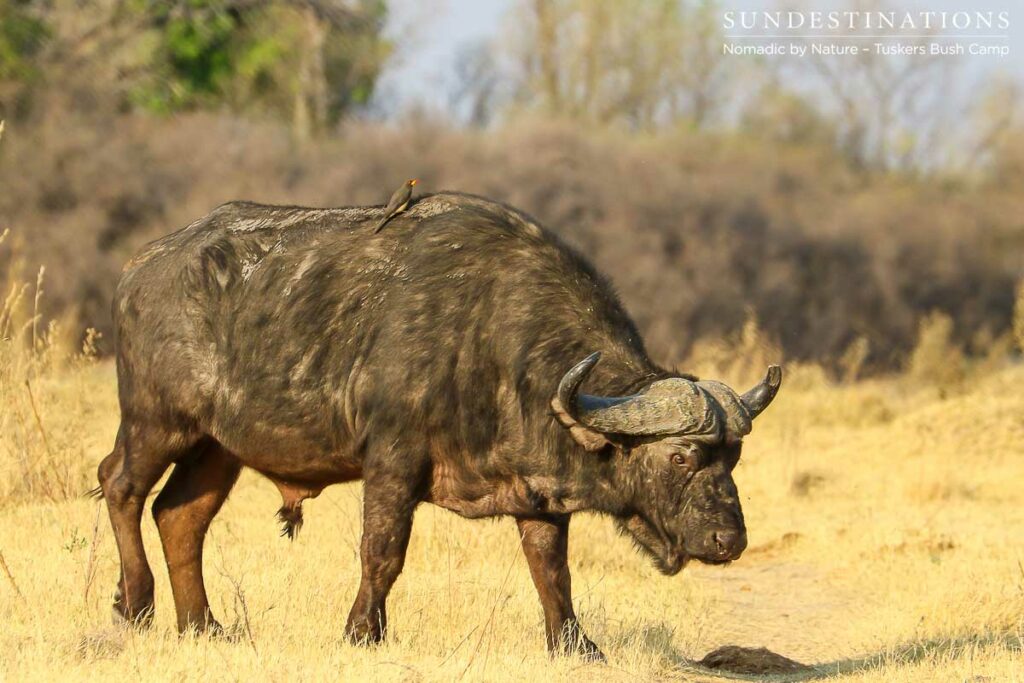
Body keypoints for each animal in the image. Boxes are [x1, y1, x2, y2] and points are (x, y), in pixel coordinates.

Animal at [96, 192, 782, 661]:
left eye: (732, 460)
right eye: (680, 457)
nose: (729, 540)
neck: (491, 340)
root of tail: (138, 269)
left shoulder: (537, 492)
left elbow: (551, 570)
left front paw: (575, 644)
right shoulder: (392, 463)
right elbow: (382, 553)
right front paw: (362, 632)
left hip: (217, 446)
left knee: (181, 516)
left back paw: (202, 625)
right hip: (156, 421)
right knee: (120, 485)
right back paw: (135, 602)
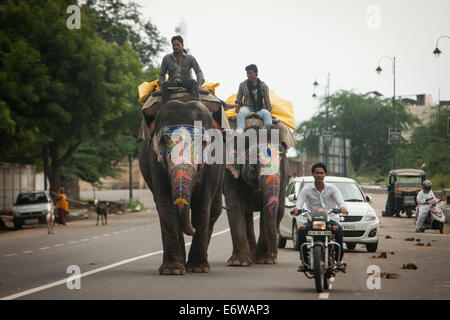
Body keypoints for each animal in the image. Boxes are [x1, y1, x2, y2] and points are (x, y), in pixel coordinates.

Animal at [139, 100, 225, 276]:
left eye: (203, 143)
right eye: (163, 141)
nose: (191, 229)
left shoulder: (212, 167)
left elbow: (202, 206)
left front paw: (198, 268)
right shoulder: (155, 161)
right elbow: (165, 205)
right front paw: (172, 270)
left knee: (214, 210)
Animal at [222, 124, 288, 266]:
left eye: (280, 165)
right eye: (254, 160)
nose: (274, 254)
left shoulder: (284, 176)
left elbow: (266, 210)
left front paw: (265, 260)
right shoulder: (229, 174)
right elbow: (235, 206)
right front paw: (238, 263)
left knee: (279, 210)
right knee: (246, 214)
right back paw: (250, 257)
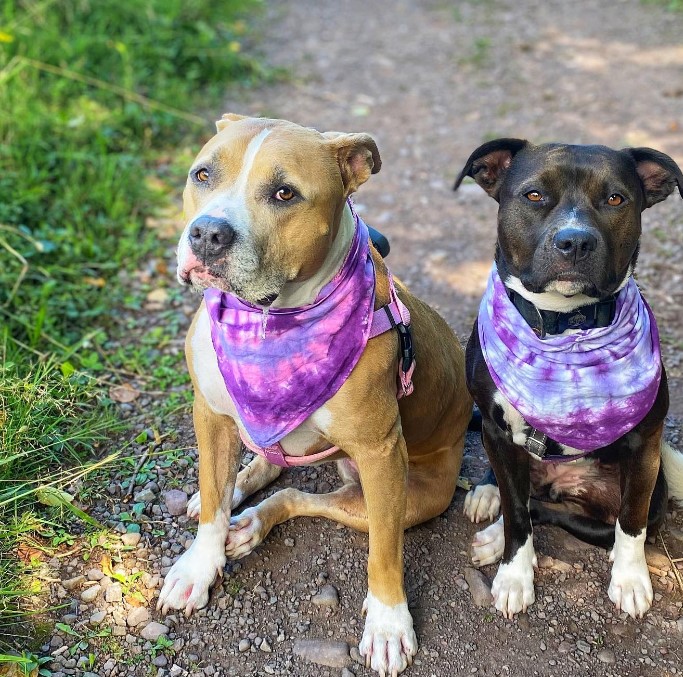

+ + + + + + +

Instructions for the task: Each record must be quoted in full and exactly. Do not include the pictures.

Answer area:
Body keypoints for each animal in the image. Boxes are [x1, y1, x2, y2] and points are (x, y), in pixel coordinates.

Animal at [96, 192, 782, 661]:
left eye: (732, 460)
right eye: (680, 457)
nose: (729, 540)
neck: (491, 340)
root of tail: (138, 269)
left shoulder: (537, 492)
left elbow: (551, 570)
left front paw: (575, 644)
right shoulder: (392, 463)
right elbow: (382, 553)
right front paw: (362, 632)
left hip: (217, 446)
left knee: (181, 516)
left back paw: (202, 625)
right hip: (156, 421)
right knee: (120, 485)
right back paw: (135, 602)
Body keypoints for each animal in the image. Boxes are [x1, y1, x2, y2] and points are (x, y), in pixel coordinates.

Animal at [139, 100, 225, 276]:
left eye: (203, 143)
right eye: (163, 141)
nose: (191, 229)
left shoulder: (212, 167)
left elbow: (202, 206)
left front paw: (198, 268)
right shoulder: (155, 161)
right elbow: (165, 205)
right front paw: (172, 270)
left knee: (214, 210)
Animal at [222, 124, 288, 266]:
left eye: (280, 165)
right eye: (254, 160)
nose: (274, 254)
left shoulder: (284, 176)
left elbow: (266, 210)
left front paw: (265, 260)
right shoulder: (229, 174)
right elbow: (235, 206)
right front paw: (238, 263)
left knee: (279, 210)
right knee: (246, 214)
right back paw: (250, 257)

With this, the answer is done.